Posting previously about the issue on social media, Rowling, who was out of the country at the time, added if what she had written was an offence under the Hate Crime and Public Order (Scotland) Act - which came into force yesterday - she would "look forward to being arrested when I return to the birthplace of the Scottish Enlightenment".

In the post complained about, Rowling lashed out against transgender women, including double rapist Isla Bryson, who was jailed for eight years last year.

The post was in reaction to comments from Siobhan Brown MSP, a Holyrood minister, who said people "could be investigated" for misgendering someone online.

Rowling added that the new legislation is "wide open to abuse by activists who wish to silence those of us speaking out about the dangers of eliminating women's and girls' single-sex spaces".
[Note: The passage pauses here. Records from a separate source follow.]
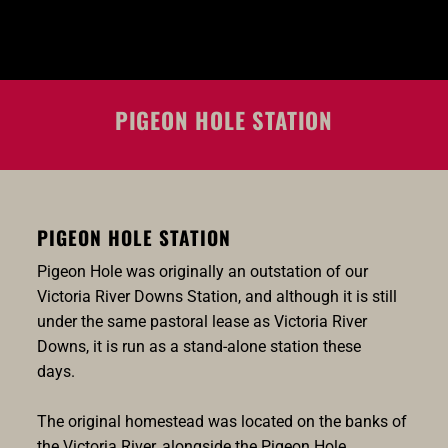
PIGEON HOLE STATION
PIGEON HOLE STATION
Pigeon Hole was originally an outstation of our
Victoria River Downs Station, and although it is still
under the same pastoral lease as Victoria River
Downs, it is run as a stand-alone station these
days.
The original homestead was located on the banks of
the Victoria River, alongside the Pigeon Hole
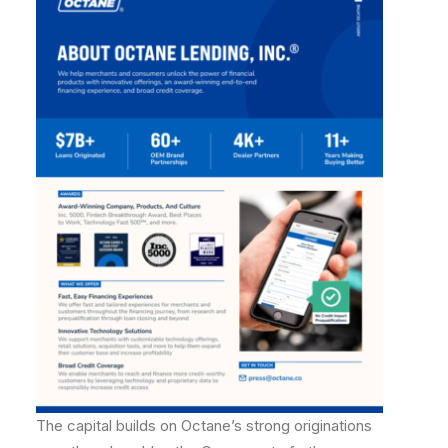
The capital builds on Octane’s strong originations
The 58-year-old claimed: "It is impossible to accurately describe or tackle the reality of violence and sexual violence committed against women and girls, or address the current assault on women's and girls' rights, unless we are allowed to call a man a man."

First Minister Humza Yousaf has defended the legislation, saying there has been a "rising tide of hatred against people because of their protected characteristics" in recent years.

"I'm very proud of the hate crime act," he said, adding it will "protect people from hatred, while at the same time protecting people in terms protecting people in terms of their freedom of expression".

Equivalent 'stirring up' offences within the new act have existed for racial hatred since the 1980s and will be "policed sensibly", he said.